Paperwork Reduction Act (PRA), 44 U.S.C. §§ 3501-3520
BSEE states that the rule contains a collection of information that was submitted to the Office of Management and Budget (OMB) for review and approval under PRA. It proposed to revise the section of the existing regulation by updating the OMB control numbers, by rewording some of the explanations for BSEE's information collections, and by adding references to proposed new information collections. After considering comments submitted, BSEE included the proposed language in the final rule without significant revisions. However, in response to certain comments, BSEE revised the estimated burden hours for compliance with some of the information collections in the final rule.

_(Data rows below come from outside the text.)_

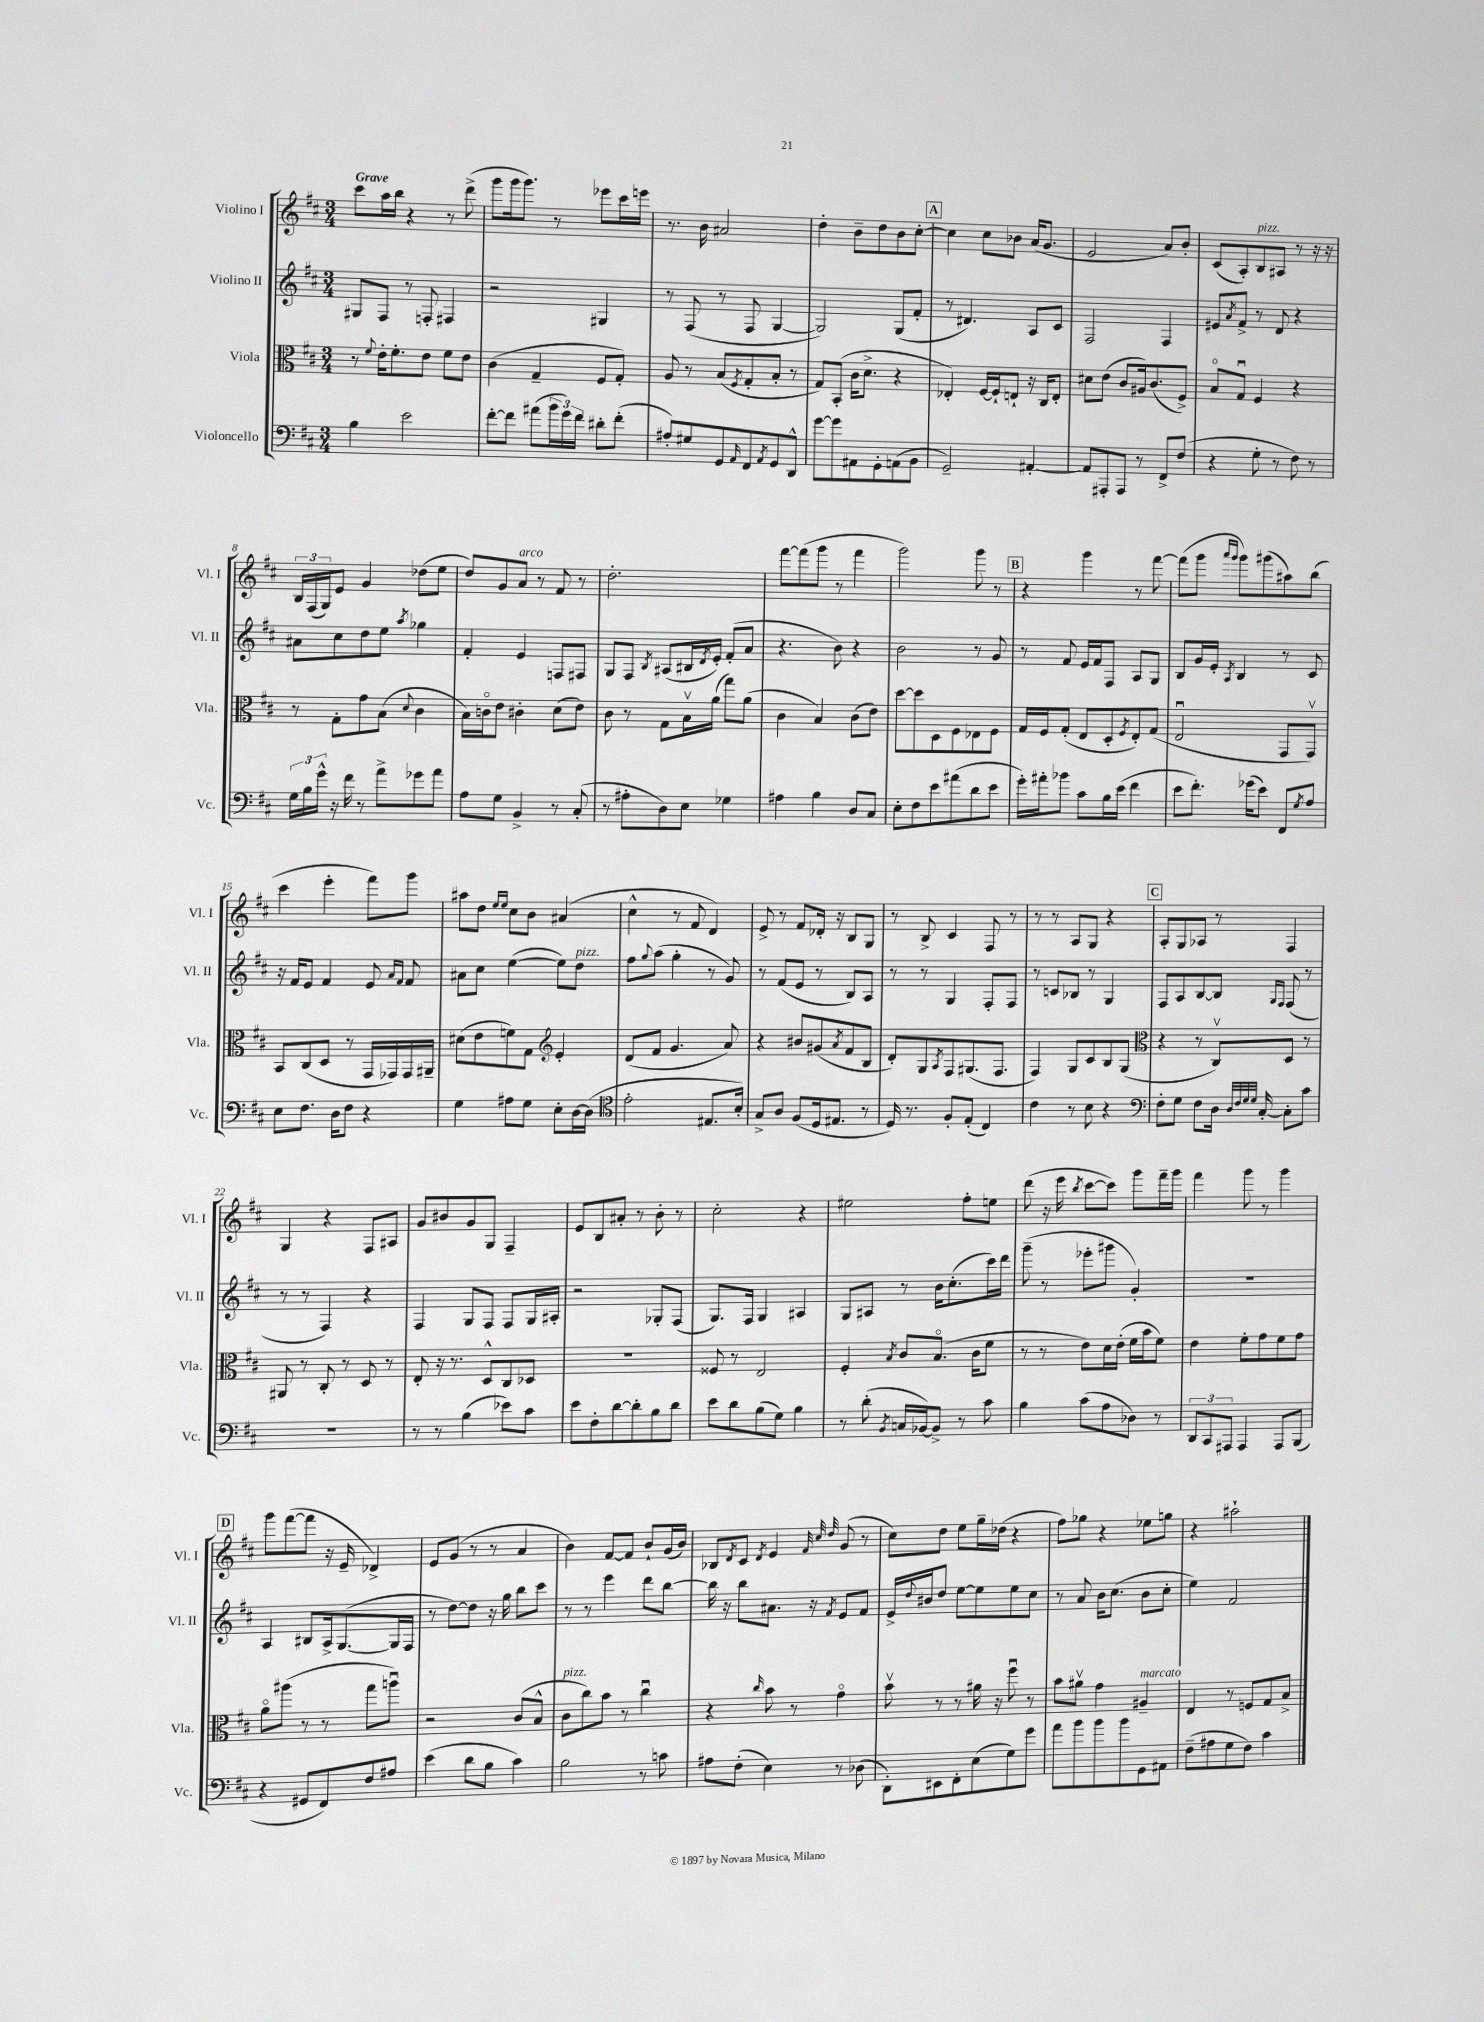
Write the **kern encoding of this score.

**kern	**kern	**kern	**kern
*part4	*part3	*part2	*part1
*staff4	*staff3	*staff2	*staff1
*I"Violoncello	*I"Viola	*I"Violino II	*I"Violino I
*I'Vc.	*I'Vla.	*I'Vl. II	*I'Vl. I
*clefF4	*clefC3	*clefG2	*clefG2
*k[f#c#]	*k[f#c#]	*k[f#c#]	*k[f#c#]
*M3/4	*M3/4	*M3/4	*M3/4
=1	=1	=1	=1
!	!	!	!LO:TX:a:B:t=Grave
4B\	8r	8G#X/L	8ccc#\L
.	8qqf#/	.	.
.	16e'\KL	8F#/J	16aa\L
.	8.f#'\	.	16bb\JJ
2e\	.	8r	4r
.	8e\J	8Fn'/	.
.	8f#\L	4F#X/	8r
.	8e\J	.	(8ddd^\
=2	=2	=2	=2
[8f#'\L	(4c#\	2r	8ggg\L
8f#\J]	.	.	16ggg\k
.	.	.	8.ggg\J)
(8a#X\L	4G~/	.	.
24b\L	.	.	8r
24g\)	.	.	.
24f#\JJ	.	.	.
8d#X'\L	8F#/L	4G#X/	8eee-X\L
(8f#'\J	8G'/J)	.	16ccc#\L
.	.	.	16eeen\JJ
=3	=3	=3	=3
8A#X'/L)	8A/	8r	8.r
8G#X/	8r	(8F#/	.
.	.	.	16b\
8GG/	(8B/L	8r	2a#X/
16qqAA/	8qF#/	.	.
8FF#/	8G'/	8F#/	.
8qAA/	.	.	.
8GG/	8B'/J	[4G/	.
8DD^^/J	8r	.	.
=4	=4	=4	=4
[8g\L	8G/L)	2G/])	4dd'\
8g\]	(8BB'/J	.	.
8AA#X\	16c#\KL	.	8b~\L
.	8.d^\J	.	.
8GG'\	.	.	8dd\
(8AAn\	4r	(8G/L	8b\
8BB\J	.	8f#'/J	[8cc#'\J
!!LO:REH:place=s1:t=A
=5	=5	=5	=5
2GG~/)	4E-X'/)	8r	4cc#\]
.	.	4.d#X/)	.
.	[16F#/LL	.	8cc#\L
.	16F#`/J]	.	.
.	8En`/J	.	8b-X\J
[4AA#X'/	16r	8A/L	(16a/KL
.	16C#/KL	.	8.g/J
.	8E'/J	8c#/J	.
=6	=6	=6	=6
8AA#/L]	8d#X\L	2F#/	2e/
8AAA#X'/	(8e\J	.	.
8AAA#/J	8c#/L	.	.
8r	16A#X/k)	.	.
.	(8.c#/	.	.
8FF#^/L	.	4F#/	8a/L)
(8F#/J	8F#^/J)	.	8b'/J
=7	=7	=7	=7
4r	8B/L	8e#X/L	(8c#/L
.	.	8qa/	.
.	8Gu/J	8f#^/J	8A'/)
!	!	!	!LO:TX:a:i:t=pizz.
8G'\	4F#/	8r	8B/
8r	.	8d/	8A#X/J
8F#\)	4r	4r	8r
8r	.	.	16r
.	.	.	16r
!!LO:LB:g=z
=8	=8	=8	=8
24G\LL	8r	8a#X\L	24B/LL
24B\	.	.	(24F#/
24g^^\JJ	.	.	24G/J)
16r	8G'\L	8cc#\	8e/J
16f#\	.	.	.
8r	8g\	8dd\	4g/
8a^\L	(8B\J	8ee\J	.
.	8qqd/	8qaa/	.
8g-X\	4c#\	4gg-X\	(8dd-X\L
8a\J	.	.	8ee\J
=9	=9	=9	=9
8A\L	16B\LL)	4f#'/	8dd/L)
.	16cn\J	.	.
8G\J	8e\J	.	8g/
!	!	!	!LO:TX:a:i:t=arco
4BB^/	4c#X'\	4e/	8a/J
.	.	.	8r
8r	(8d\L	8Fn/L	8f#/
(8C#'/	8e\J)	8F#X/J	8r
=10	=10	=10	=10
8r	8c#\	8G/L	2.dd'\
8A#X'\L	8r	8F#/J	.
.	.	8qB/	.
8D\)	8G\L	(8A#X/L	.
8E\J	16Bv\L	16B#X/L	.
.	.	8qd/	.
.	(16a\JJ	16e'/JJ)	.
4G-X\	8gg\L)	(8f#'/L	.
.	(8a\J	8a/J	.
=11	=11	=11	=11
4A#X\	4c#\	4.r	[8fff#\L
.	.	.	(8fff#\]
4B\	4B/)	.	8ggg\J
.	.	8b\)	8r
8D/L	(8c#\L	4r	4fff#\
8C#/J	8e\J)	.	.
=12	=12	=12	=12
8E'\L	[8dd\L	2b\	2ggg\)
8F#\	8dd\]	.	.
8e\	8D\	.	.
(8a#X\	8F#\	.	.
8d\	8E-X\	8r	8ggg\
8e\J	8F#\J	8g/	8r
!!LO:REH:place=s1:t=B
=13	=13	=13	=13
16g'\LL)	16G/LL	8r	4r
16a#X'\J	16F#/J	.	.
8b-X\J	(8G'/J	8f#/	.
8c#\L	8E/L	16e/LL	4ggg\
.	.	16f#/J	.
16B\L	8D'/	8F#/J	.
(16e\JJ	.	.	.
.	8qF#/	.	.
4f#\	8E'/)	8A/L	8r
.	(8G/J	8G/J	[8fff#\
=14	=14	=14	=14
8e\L	2Eu/	8B/L	(8fff#\L]
8.f#'\J)	.	16g/L	8ggg\J
.	.	16e'/JJ	.
.	.	.	16qqaaa/LL
.	.	8qA/	16qqggg/JJ
.	.	4B/	8ggg\L)
(16g-X\KL	.	.	.
8e\J)	.	.	(8ggg#X\
8FF#/L	8GG/L	8r	8aa#X\)
8qG/	.	.	.
8A/J	8GGv/J)	8c#/	(8bb\J
!!LO:LB:g=z
=15	=15	=15	=15
8E\L	8BB/L	16r	4ccc#\
.	.	16f#/KL	.
8.F#\J	(8C#/	8e/J	.
.	8D/J	4f#/	4eee'\
16D\KL	.	.	.
8F#\J	8r	.	.
4r	16GG/LL	8e/	8fff#\L)
.	16GG-X/)	.	.
.	.	16qqa/LL	.
.	.	16qqf#/JJ	.
.	16GG-/	8f#/	8ggg\J
.	16AA#X~/JJ	.	.
=16	=16	=16	=16
4G\	(8d#X\L	8a#X\L	8aa#X\L
.	8e\	8cc#\J	8dd\J
.	.	.	16qqee/LL
.	.	.	16qqee/JJ
8A#X\L	8fn\)	([4ee\	8cc#\L
8G\J	8G\J	.	8b\J
*	*clefG2	*	*
8E'\L	4e'/	8ee\L])	(4a#X/
!	!	!LO:TX:a:i:t=pizz.	!
[16D\L	.	8dd\J	.
(16D\JJ]	.	.	.
=17	=17	=17	=17
*clefC4	*	*	*
2e'\	(8d/L	8ff#\L	4cc#^^\
.	.	8qqgg/	.
.	8f#/J	(8aa\J	.
.	4.g/	4gg'\	8r
.	.	.	8f#/
8.E#X/L	.	8r	4d/)
.	8a/)	8g/)	.
16B'/Jk)	.	.	.
=18	=18	=18	=18
8G^/L	4r	8r	8e^/
8A/J	.	(8f#/L	8r
(8F#/L	8b#X/L	8e/J	8f#/L
16D/k	(8g#X/	8r	16d-X'/Jk
8.E#X/J	.	.	16r
.	8qa/	.	.
.	8f#/	8B/L)	8B/L
8r	8B/J	8A/J	8G/J
=19	=19	=19	=19
16D/)	8d'/L)	8r	8r
8.r	.	.	.
.	8G/	8r	8B^/
.	8qA/	.	.
8F#'/L	8F#/	4G/	4c#/
(8E'/J	(8.G#X/	.	.
4C#/)	.	8F#'/L	8F#/
.	8.F#/J	.	.
.	.	8F#/J	8r
=20	=20	=20	=20
4c#\	4F#/)	8r	8r
.	.	8cn/L	8r
8r	8G/L	8B-X/J	8A/L
8B\	8c#/	8r	8G/J
4r	8B/	4G/	4r
.	(8G/J	.	.
!!LO:REH:place=s1:t=C
=21	=21	=21	=21
*clefF4	*clefC3	*	*
8F#'\L	4r	8F#/L	8A'/L
8G\J	.	8A/	8G/
8F#\L	8r	[8B/	8A-X/J
16D\Jk	8C#v/L)	8B/J]	8r
32qqD/LLL	.	.	.
32qqF#/	.	.	.
32qqG/	.	.	.
32qqG/JJJ	.	.	.
[16C#'/	.	.	.
.	.	16qqG/LL	.
.	.	16qqF#/JJ	.
8C#'\L]	8D/J	(8F#/	4F#/
8c#\J	8r	8r	.
!!LO:LB:g=z
=22	=22	=22	=22
2.r	8AA#X/	8r	4G/
.	8r	8r	.
.	8C#'/	4F#/)	4r
.	8r	.	.
.	8D/	4r	8F#/L
.	8r	.	8A#X/J
=23	=23	=23	=23
8r	8E'/	4F#/	8g/L
8r	16r	.	8b#X/
.	8.r	.	.
(4B\	.	8G/L	8g/
.	8D^^/L	8F#/J	8G/J
8e-X\L)	8C#/	8F#/L	4F#~/
8c#\J	8D-X/J	16G/L	.
.	.	16A#X'/JJ	.
=24	=24	=24	=24
8e\L	2.r	2r	8e/L
8F#'\	.	.	8B/
[8d\	.	.	8a#X'/J
8d'\]	.	.	8r
8B\	.	8G-X'/L	8b'\
8d\J	.	(8F#/J	8r
=25	=25	=25	=25
8e\L	8F##X/	8.G/L)	2cc#'\
8d\	8r	.	.
.	.	16F#/Jk	.
(8B\	2E/	4G/	.
8G\J)	.	.	.
4B\	.	4A#X/	4r
=26	=26	=26	=26
8r	4F#'/	8G/L	2ee#X\
(8d'\	.	8A#X/J	.
8qBB/	8qB/	.	.
16Cn/LL	8c#/L	8r	.
[16BB-X/J)	.	.	.
8BB-^/J]	(8.B/J	16b\KL	.
.	.	(8.cc#'\	.
8r	.	.	8ff#'\L
.	16c#\KL	.	.
8c#\	8f#\J	16ccc#\L)	8een\J
.	.	16ddd\JJ	.
=27	=27	=27	=27
4B\	8r	(8ggg~\	(8ddd\
.	8r	8r	16r
.	.	.	16eee\
.	.	.	8qbb/
(8c#\L	8e\L)	8eee-X'\L	[8ccc#\L
8A\	16d\L	8ggg#X\J	8ccc#\J])
.	(16e'\JJ	.	.
8D-X\J)	16f#\LL	4g'/)	8ggg\L
.	16b\J	.	.
8r	8f#\J)	.	16fff#~\L
.	.	.	16ggg\JJ
=28	=28	=28	=28
12DD/L	4e\	2.r	4fff#\
12CC#/	.	.	.
12AAA#X/J	.	.	.
4AAA#/	8f#'\L	.	8ggg\
.	8g\	.	8r
8AAA#/L	8f#\	.	4ggg\
(8BBB/J	8g\J	.	.
!!LO:LB:g=z
!!LO:REH:place=s1:t=D
=29	=29	=29	=29
4r	8a\L	4A/	8ggg\L
.	(8aa#X\J	.	([8fff#\
8GG#X/L	8r	8B#X/L	8fff#\J]
8FF#/)	8r	16A^/k	16r
.	.	([8.G/	16e~/
8F#/	8gg\L	.	4d-X^/)
8A#X/J	8aanu\J)	16G/L]	.
.	.	16F#/JJ	.
=30	=30	=30	=30
(4e\	2r	8r	8e/L
.	.	[8dd\L)	(8g/J
8d\L	.	8dd\J]	8r
8B\J	.	16r	8r
.	.	16gg\	.
4c#\)	(8c#/L	8bb\L	4a/
.	8B^^/J	8ccc#\J	.
=31	=31	=31	=31
!	!LO:TX:a:i:t=pizz.	!	!
2B\	8c#\L	8r	4b\)
.	8cc#\)	8r	.
.	8b\J	4eee\	[8f#/L
.	8r	.	8f#/J]
8r	4cc#u\	8ddd\L	8b`/L
8cn\	.	[8bb\J	(16g/L
.	.	.	16b/JJ)
=32	=32	=32	=32
8A#X\L	4r	16bb\]	8B-X/L
.	.	16r	.
.	.	.	8qd/
(8F#'\J	.	8bb\L	8c#/J
.	16qqcc#/	.	8qd/
4E\)	8b\	8.a#X\J	4e/
.	8r	.	.
.	.	16r	.
.	.	.	32qqf#/
.	.	.	32qqcc#/
.	.	8qf#/	32qqdd/
8r	4g\	8e/L	(8g/
(8D-X\	.	8f#/J	8r
=33	=33	=33	=33
8DD'\L)	8bv\	16e^/LL	8cc#\L)
.	.	8qqdd/	.
.	.	16b#X/J	.
8EE#X\	8r	8dd/J	8dd\J
8FF#'\	8r	[8ee\L	8ee\L
(8E\	16a#X\	8ee\]	16gg~\L
.	16r	.	(16dd-X\JJ
8G\)	8ff#u\	8ee\	4r
8g\J	8r	8cc#\J	.
=34	=34	=34	=34
8a\L	8b\L	8r	8ff#\L)
8b\	8a#Xv\J	8a/	8gg-X\J
8b\	4g\	16b\KL	4r
.	.	(8.cc#\J	.
8b\	.	.	.
!	!LO:TX:a:i:t=marcato	!	!
8GG\	4A#X~/	8b\L	8ee-X\L
8AA#X\J	.	8cc#'\J	8ggn\J
=35	=35	=35	=35
(8F#~\L	4E/	4ee\)	4r
8A#X\	.	.	.
8G\	8r	2f#/	2aa#X`\
8F#\J)	8Fn/L	.	.
4c#\	8G/	.	.
.	8B^/J	.	.
==	==	==	==
*-	*-	*-	*-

The title of the collection of information for this rule is 30 C.F.R. part 250, subpart G, Well Operations and Equipment. OMB approved the collection under Control Number 1014-0028, with an expiration date of April 30, 2019, and 285,111 hours, and $102,500 non-hour cost burdens. The information collection concerns BOP system requirements and maintaining well control among others; the information is used in BSEE's efforts to regulate oil and gas operations on the outer continental shelf, to protect life and the environment, conserve natural resources, and prevent waste. Potential respondents comprise federal outer continental shelf oil, gas, and sulfur operators and lessees. The frequency of response varies depending upon the requirement. Responses to this collection of information are mandatory or are required to obtain or retain a benefit. The information collection does not include questions of a sensitive nature.
Statutory authorization for the rule
BSEE promulgated this rule under its authority from the Outer Continental Shelf Lands Act (OCSLA), 43 U.S.C. §§ 1331-1356a.
Executive Order No. 12,866 (Regulatory Planning and Review)
BSEE determined that this rule is a significant rulemaking within the definition of Executive Order No. 12,866 because the estimated annual costs or benefits would exceed $100 million in at least 1 year of the 10-year analysis period. Accordingly, the Office of Management and Budget has reviewed this regulation.
Executive Order No. 13,132 (Federalism)
According to BSEE, this rule does not have federalism implications. The rule will not substantially and directly affect the relationship between the federal and state governments. To the extent that state and local governments have a role in outer continental shelf activities, this rule will not affect that role. BSEE concluded that a federalism assessment is not required.